Der Hauptgrund für ethnische Diskriminierung auf dem deutschen Arbeitsmarkt sei eine vermeintliche kulturelle Wertedistanz zwischen Bewerber und Arbeitgeber, die zur Ablehnung führe, betonte Koopmans. Kulturelle Distanz wird den Forschern zufolge unter anderem über die Einstellungen zur freiheitlichen Demokratie, zur Rolle der Frau und gegenüber gesellschaftlichen Minderheiten gemessen.

Experte warnt vor pauschalen Fördermaßnahmen

Angesichts der Tatsache, dass die ethnische Diskriminierung auf dem Arbeitsmarkt je nach Herkunftsland stark variiere, warnte Koopmans vor pauschalen Fördermaßnahmen der Politik, die sich etwa an alle Menschen mit Migrationshintergrund richte. So würden von allgemeinen Maßnahmen auch Menschen profitieren, die gar nicht von Diskriminierung betroffen sind, sagte der Direktor der Abteilung Migration, Integration, Transnationalisierung des Instituts.

Das Forscherteam, zu dem auch die Migrationsforscherinnen Susanne Veit und Ruta Yemane zählen, hatte für die Studie des Wissenschaftszentrums zwischen Oktober 2014 und April 2016 rund 6.000 fiktive Bewerbungen für acht Ausbildungsberufe bundesweit auf reale Stellenausschreibungen verschickt. Die fiktiven Bewerber hatten die deutsche Staatsangehörigkeit, ihre Eltern stammten entweder aus Deutschland oder einem von 34 anderen Ländern, ihr phänotypisches Erscheinungsbild war dunkelhäutig, weiß oder asiatisch. Ebenso wurden die Religionszughörigkeit – zwischen keine Religion, christlich, muslimisch oder buddhistisch/hinduistisch – sowie das Geschlecht und der Notendurchschnitt variiert.

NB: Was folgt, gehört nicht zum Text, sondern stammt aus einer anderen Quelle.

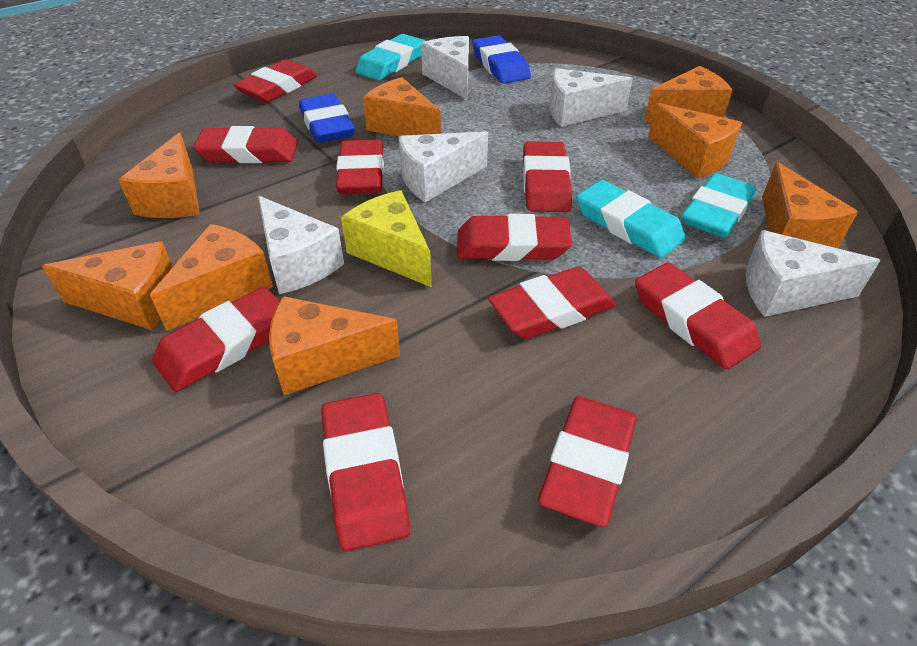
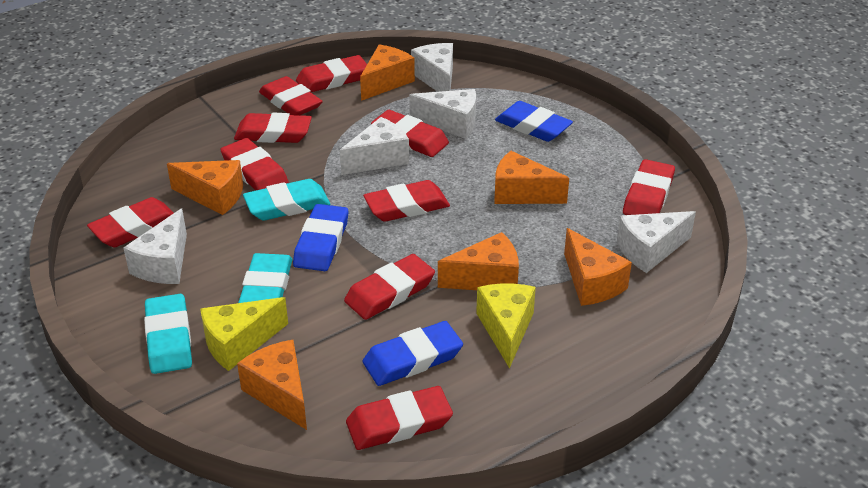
blue eraser: 2 -> 3
orange cheese: 8 -> 6
yellow cheese: 1 -> 2

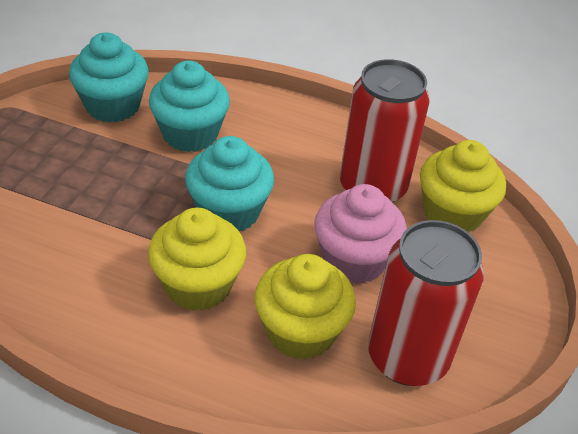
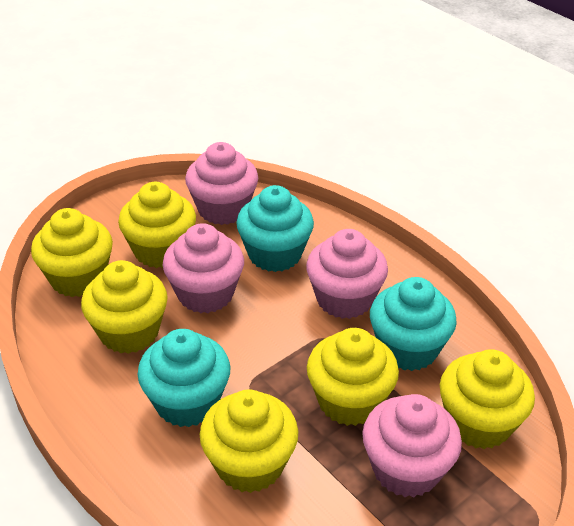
pink cupcake: 1 -> 4
red can: 2 -> 0
yellow cupcake: 3 -> 6

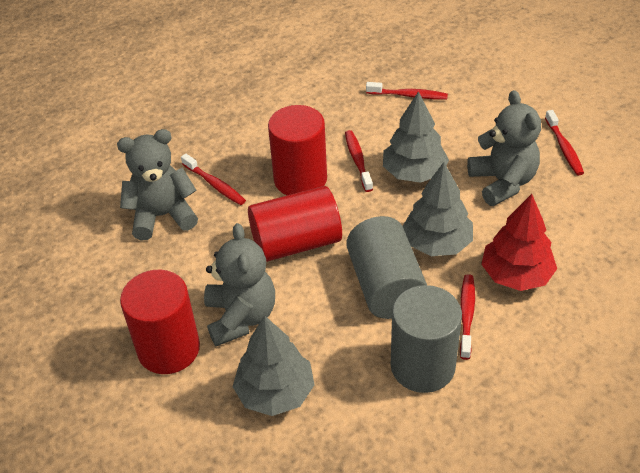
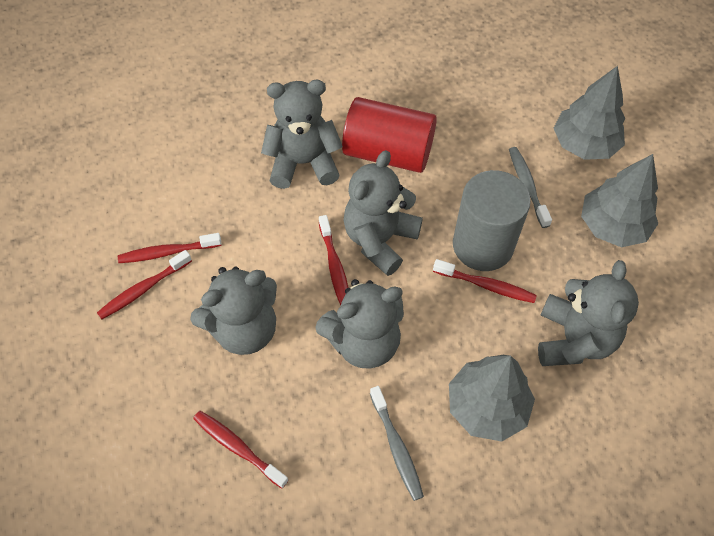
grey cylinder: 2 -> 1
grey teddy bear: 3 -> 5
grey toothbrush: 0 -> 2
red cylinder: 3 -> 1
red tree: 1 -> 0

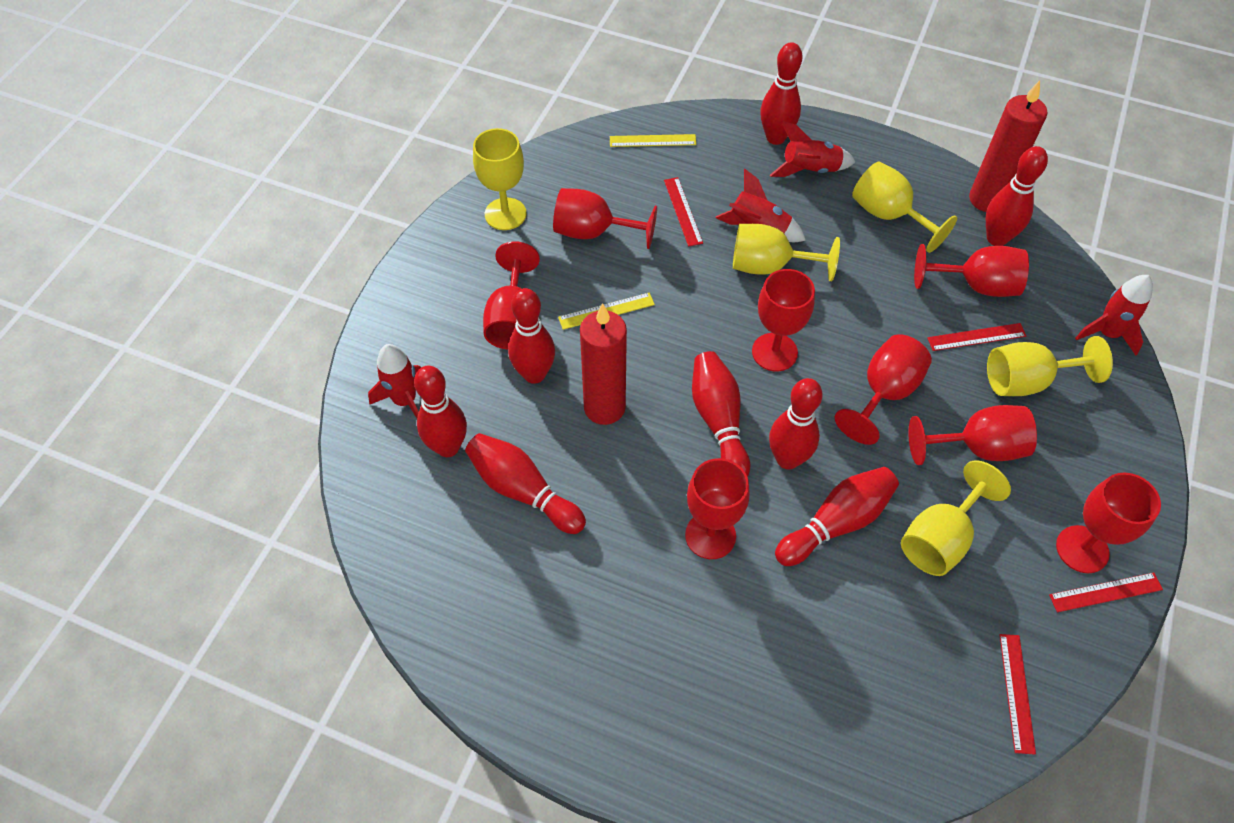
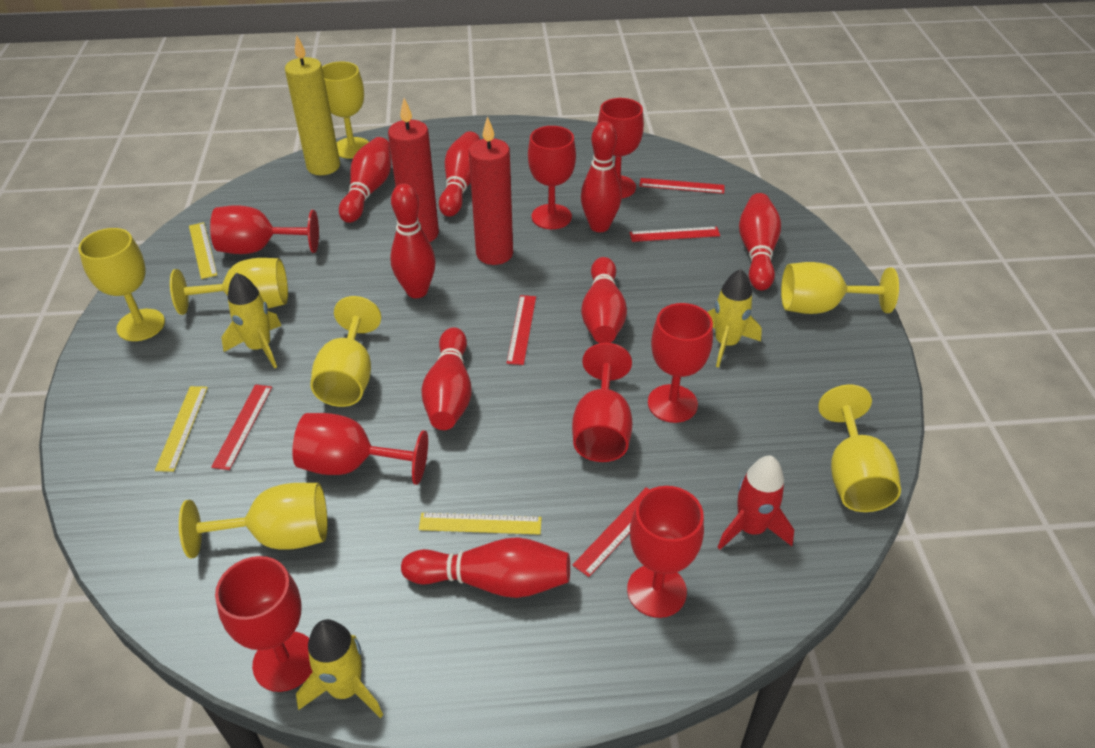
red rocket: 4 -> 1
red ruler: 4 -> 5
yellow candle: 0 -> 1
yellow goblet: 5 -> 7
yellow rocket: 0 -> 3
yellow ruler: 2 -> 3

Benachteiligung trotz gleicher Qualifikation

Trotz gleicher Qualifikation erhielten demnach 60 Prozent aller Bewerber ohne Migrationshintergrund eine positive Rückmeldung, bei Bewerbern mit Migrationshintergrund sei dies nur bei 51 Prozent der Fall gewesen, so die Forscher.

Arbeitgeber stützten ihre Auswahlentscheidung weniger auf Leistungs- und Produktivitätsunterschiede zwischen Gruppen, sondern eher auf Kultur und Werte, die sie mit der Gruppenzugehörigkeit verbinden, betonten die Wissenschaftler. Bewerber mit Migrationshintergrund würden nur dann benachteiligt, wenn die Werte der Menschen im Herkunftsland stark von denen der Deutschen abweichen.

Muslime am meisten diskriminiert

Auch die Diskriminierung von Bewerbern mit einem dunkelhäutigen Phänotyp und von Muslimen lasse sich besser über Werteunterschiede als über Leistungsdifferenzen erklären, hieß es. Muslimische und dunkelhäutige Bewerber erhielten bei der Studie sieben Prozent weniger positive Rückmeldungen auf ihre Bewerbungen im Vergleich zu weißen oder christlichen Bewerbern.

Dagegen gäbe es keine Hinweise auf Diskriminierung von Menschen mit einem asiatischen Aussehen oder einer hinduistischen oder buddhistischen Religionszugehörigkeit. Angesichts des Fachkräftemangels in zahlreichen Branchen empfiehlt die Studie, „das Potenzial an qualifizierten Bewerbern in Deutschland voll auszuschöpfen und eine faire Chance auf einen Arbeitsplatz zu geben – unabhängig davon, welchen Namen sie tragen oder ob ihre Eltern einst aus einem anderen Land zugewandert sind“. (epd/mig)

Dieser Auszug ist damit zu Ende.